Weblog Usability: Top 10 Mistakes

Online usability expert Jakob Nielsen gives us The Top Ten Design Mistakes for Weblog Usability in this weeks Alertbox:

1. No Author Biographies
2. No Author Photo
3. Nondescript Posting Titles
4. Links Don’t Say Where They Go
5. Classic Hits are Buried
6. The Calendar is the Only Navigation
7. Irregular Publishing Frequency
8. Mixing Topics
9. Forgetting That You Write for Your Future Boss
10. Having a Domain Name Owned by a Weblog Service

I sometimes get a little too cute with my post titles (#3) and I struggle to keep my focus narrow (#8) but, all in all, I’m giving smays.com high marks. He explains each of these and I urge my blogging friends to take 5 minutes to read and heed what Uncle Jakob has to say.

Don’t ask why we blog

Within the past week, two more of my co-workers (that I know about) started blogging. We’ll give them a chance to get their sea legs before we link them here. And two other friends emailed asking how to get started. What is the attraction? Is it just wanting to be involved in the latest “thing?” Why would some twenty-somthing feel the pull to start an online journal?

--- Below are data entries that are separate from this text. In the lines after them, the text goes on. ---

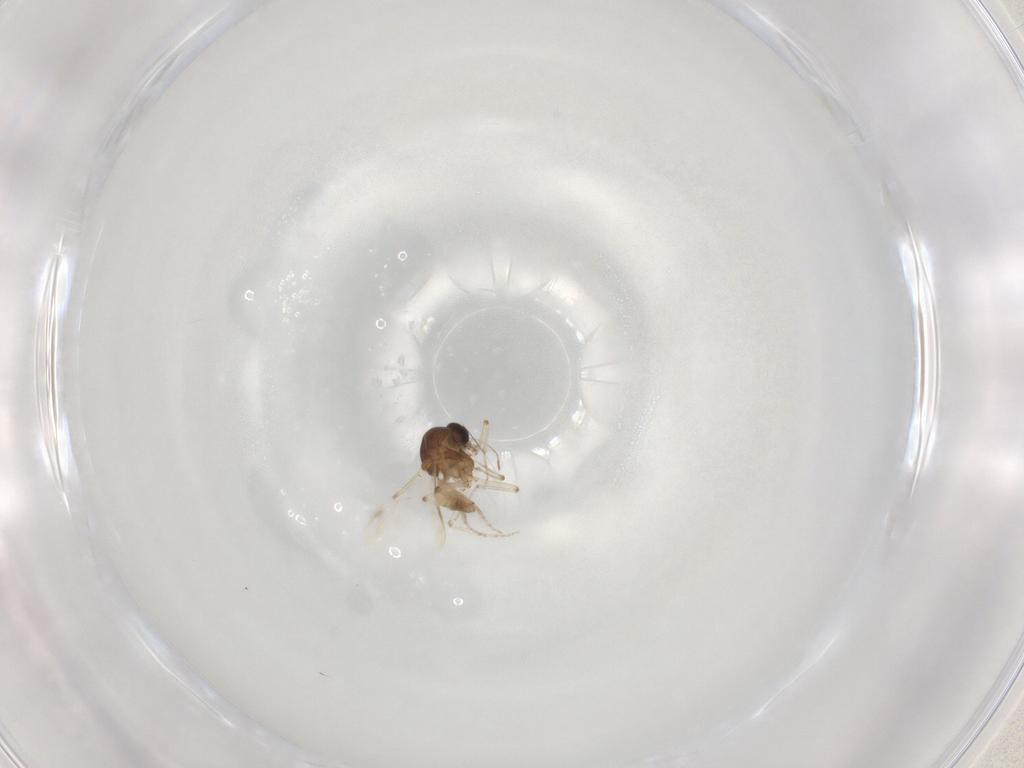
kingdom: Animalia
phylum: Arthropoda
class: Insecta
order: Diptera
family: Ceratopogonidae
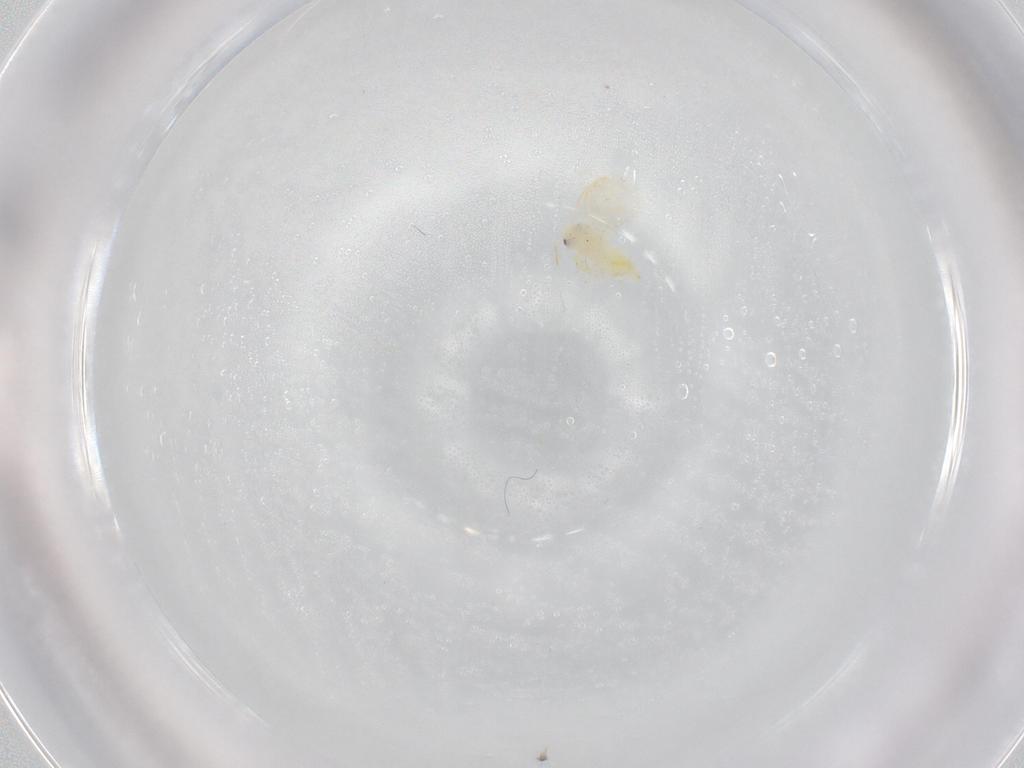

I suspect most of us have something to say but never had an easy way to express ourselves or a place to do so. Non-bloggers are quick to dismiss the entire idea. “Why would I want to read about somebody’s cat?” Or, “I’ve got better things to do with my life.”

It still amazes me how many bloggers share more of themselves in their online journals than in the course of their jobs and lives. Ben wrote that he leaned things about his father from reading his dad’s new blog. And some bloggers, like Dave, have a real gift for sharing thoughts and feelings.

Most bloggers would struggle to explain why they do it, but readily understand why others do.